____ SOURCE DATA

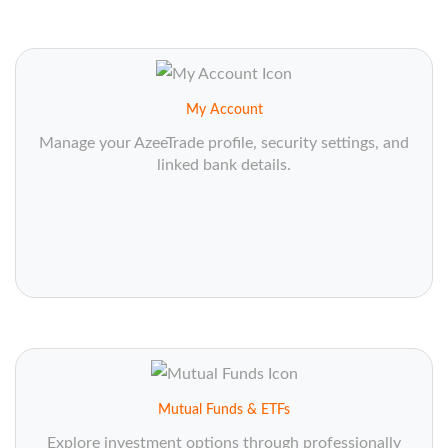
My Account
Manage your AzeeTrade profile, security settings, and
linked bank details.
Mutual Funds & ETFs
Explore investment options through professionally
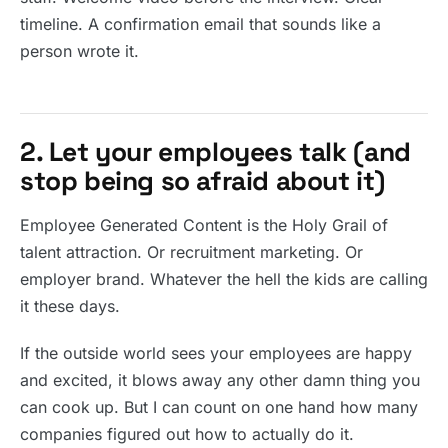
timeline. A confirmation email that sounds like a
person wrote it.
2. Let your employees talk (and
stop being so afraid about it)
Employee Generated Content is the Holy Grail of
talent attraction. Or recruitment marketing. Or
employer brand. Whatever the hell the kids are calling
it these days.
If the outside world sees your employees are happy
and excited, it blows away any other damn thing you
can cook up. But I can count on one hand how many
companies figured out how to actually do it.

________

* DIRECTIONS FOR THIS TASK
Return exactly what appears from the opening line of the material through the line with "stop being so afraid about it)", apart from the pictures.

* OUTPUT FOR THIS EXERCISE
My Account
Manage your AzeeTrade profile, security settings, and
linked bank details.
Mutual Funds & ETFs
Explore investment options through professionally
timeline. A confirmation email that sounds like a
person wrote it.
2. Let your employees talk (and
stop being so afraid about it)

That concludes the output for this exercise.